Work instruction: Produce the records below again, word for word, but stop after the line that contains "left hip: (636, 340)".

◇ ◇ ◇ ◇

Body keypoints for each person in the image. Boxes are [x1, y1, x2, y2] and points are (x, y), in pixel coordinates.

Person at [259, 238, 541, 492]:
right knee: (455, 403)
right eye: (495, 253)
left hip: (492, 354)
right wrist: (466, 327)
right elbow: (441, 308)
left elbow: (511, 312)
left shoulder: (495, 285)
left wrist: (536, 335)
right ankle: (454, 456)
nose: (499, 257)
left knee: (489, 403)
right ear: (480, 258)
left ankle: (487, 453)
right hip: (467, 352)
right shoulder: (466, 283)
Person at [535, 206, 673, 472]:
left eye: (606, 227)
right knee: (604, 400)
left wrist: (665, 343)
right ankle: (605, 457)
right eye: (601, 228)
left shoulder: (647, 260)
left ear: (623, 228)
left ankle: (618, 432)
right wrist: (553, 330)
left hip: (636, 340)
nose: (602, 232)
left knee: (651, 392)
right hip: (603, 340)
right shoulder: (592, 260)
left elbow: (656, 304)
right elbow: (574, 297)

◇ ◇ ◇ ◇

Answer below:
Body keypoints for each person in the image. Boxes are [x1, y1, x2, y2] and points are (x, y), in pixel coordinates.

Person at [259, 238, 541, 492]:
right knee: (455, 403)
right eye: (495, 253)
left hip: (492, 354)
right wrist: (466, 327)
right elbow: (441, 308)
left elbow: (511, 312)
left shoulder: (495, 285)
left wrist: (536, 335)
right ankle: (454, 456)
nose: (499, 257)
left knee: (489, 403)
right ear: (480, 258)
left ankle: (487, 453)
right hip: (467, 352)
right shoulder: (466, 283)
Person at [535, 206, 673, 472]:
left eye: (606, 227)
right knee: (604, 400)
left wrist: (665, 343)
right ankle: (605, 457)
right eye: (601, 228)
left shoulder: (647, 260)
left ear: (623, 228)
left ankle: (618, 432)
right wrist: (553, 330)
left hip: (636, 340)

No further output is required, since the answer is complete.